Exercise goal: Starting with the line that contains "wrist: (71, 28)", copy every line through the end of the data below, exactly and with nothing added.

Input:
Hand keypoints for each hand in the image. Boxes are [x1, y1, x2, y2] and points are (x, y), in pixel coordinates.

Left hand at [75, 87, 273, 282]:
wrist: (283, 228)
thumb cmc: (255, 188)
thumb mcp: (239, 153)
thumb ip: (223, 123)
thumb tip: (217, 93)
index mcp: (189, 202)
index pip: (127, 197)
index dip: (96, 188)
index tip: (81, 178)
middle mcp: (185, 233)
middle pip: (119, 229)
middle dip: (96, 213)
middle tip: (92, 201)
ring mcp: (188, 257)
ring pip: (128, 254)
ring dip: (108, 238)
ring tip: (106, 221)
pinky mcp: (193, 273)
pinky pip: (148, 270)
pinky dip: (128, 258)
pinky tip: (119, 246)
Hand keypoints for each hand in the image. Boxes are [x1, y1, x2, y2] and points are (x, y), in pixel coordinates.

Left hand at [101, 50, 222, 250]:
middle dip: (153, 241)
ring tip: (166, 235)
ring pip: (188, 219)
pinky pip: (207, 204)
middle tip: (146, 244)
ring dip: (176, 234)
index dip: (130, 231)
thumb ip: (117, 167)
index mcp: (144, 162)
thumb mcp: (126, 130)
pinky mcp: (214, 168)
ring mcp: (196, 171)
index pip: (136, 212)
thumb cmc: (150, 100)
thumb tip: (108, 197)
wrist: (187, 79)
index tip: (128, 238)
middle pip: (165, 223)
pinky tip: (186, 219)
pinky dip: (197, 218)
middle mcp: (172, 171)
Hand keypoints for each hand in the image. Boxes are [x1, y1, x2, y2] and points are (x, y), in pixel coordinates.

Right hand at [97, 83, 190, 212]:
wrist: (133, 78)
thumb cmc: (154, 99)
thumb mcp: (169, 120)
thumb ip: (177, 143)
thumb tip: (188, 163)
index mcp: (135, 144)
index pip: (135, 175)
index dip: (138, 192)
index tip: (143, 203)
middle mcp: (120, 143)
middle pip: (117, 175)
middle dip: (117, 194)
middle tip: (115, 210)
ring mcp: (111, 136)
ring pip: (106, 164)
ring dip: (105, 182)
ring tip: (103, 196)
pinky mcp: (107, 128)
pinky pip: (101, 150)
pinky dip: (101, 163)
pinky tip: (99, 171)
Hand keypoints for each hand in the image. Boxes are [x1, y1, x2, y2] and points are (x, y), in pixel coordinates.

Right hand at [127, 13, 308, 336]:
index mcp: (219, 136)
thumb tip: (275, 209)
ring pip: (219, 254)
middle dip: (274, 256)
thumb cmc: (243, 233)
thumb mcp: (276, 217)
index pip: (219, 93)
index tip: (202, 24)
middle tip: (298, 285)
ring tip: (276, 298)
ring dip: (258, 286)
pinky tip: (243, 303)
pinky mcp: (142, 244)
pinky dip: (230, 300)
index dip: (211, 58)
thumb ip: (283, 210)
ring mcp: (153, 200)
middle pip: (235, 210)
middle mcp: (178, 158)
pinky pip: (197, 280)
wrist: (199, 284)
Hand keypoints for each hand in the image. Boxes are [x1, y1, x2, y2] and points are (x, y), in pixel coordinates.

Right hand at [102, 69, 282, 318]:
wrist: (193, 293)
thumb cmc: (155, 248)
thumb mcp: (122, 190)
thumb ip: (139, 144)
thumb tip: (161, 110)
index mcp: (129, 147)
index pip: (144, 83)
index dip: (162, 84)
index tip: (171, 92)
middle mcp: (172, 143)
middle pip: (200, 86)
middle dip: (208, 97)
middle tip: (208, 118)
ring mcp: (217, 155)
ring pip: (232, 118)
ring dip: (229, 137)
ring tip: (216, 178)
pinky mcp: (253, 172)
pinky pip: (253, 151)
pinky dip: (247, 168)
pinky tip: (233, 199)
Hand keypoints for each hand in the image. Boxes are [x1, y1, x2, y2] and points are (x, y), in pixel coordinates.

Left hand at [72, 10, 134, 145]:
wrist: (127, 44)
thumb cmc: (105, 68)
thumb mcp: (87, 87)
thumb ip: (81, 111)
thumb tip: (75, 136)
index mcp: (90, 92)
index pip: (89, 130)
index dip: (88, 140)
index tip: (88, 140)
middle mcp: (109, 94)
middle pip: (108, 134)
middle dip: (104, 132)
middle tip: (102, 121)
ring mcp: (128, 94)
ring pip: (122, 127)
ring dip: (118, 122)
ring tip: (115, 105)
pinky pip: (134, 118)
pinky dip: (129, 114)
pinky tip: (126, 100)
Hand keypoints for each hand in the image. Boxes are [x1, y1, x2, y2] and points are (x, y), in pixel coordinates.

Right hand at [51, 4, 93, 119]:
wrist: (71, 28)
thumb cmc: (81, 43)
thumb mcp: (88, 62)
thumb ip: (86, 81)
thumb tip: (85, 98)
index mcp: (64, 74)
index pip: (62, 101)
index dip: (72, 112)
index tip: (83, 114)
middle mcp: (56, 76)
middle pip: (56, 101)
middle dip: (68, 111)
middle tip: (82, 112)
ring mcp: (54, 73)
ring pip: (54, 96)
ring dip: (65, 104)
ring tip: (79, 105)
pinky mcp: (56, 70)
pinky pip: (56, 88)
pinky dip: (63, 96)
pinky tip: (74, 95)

Solution:
wrist: (71, 28)
thumb cmc: (81, 43)
thumb mcp: (88, 62)
thumb ip: (86, 81)
thumb tip: (85, 98)
index mcp: (64, 74)
index pip: (62, 101)
index dip: (72, 112)
index tip: (83, 114)
middle mcp: (56, 76)
middle pip: (56, 101)
middle dip: (68, 111)
middle tip: (82, 112)
ring mcp: (54, 73)
ring pip: (54, 96)
ring dip: (65, 104)
ring tip: (79, 105)
pinky mcp: (56, 70)
pinky pip: (56, 88)
pinky dip: (63, 96)
pinky tip: (74, 95)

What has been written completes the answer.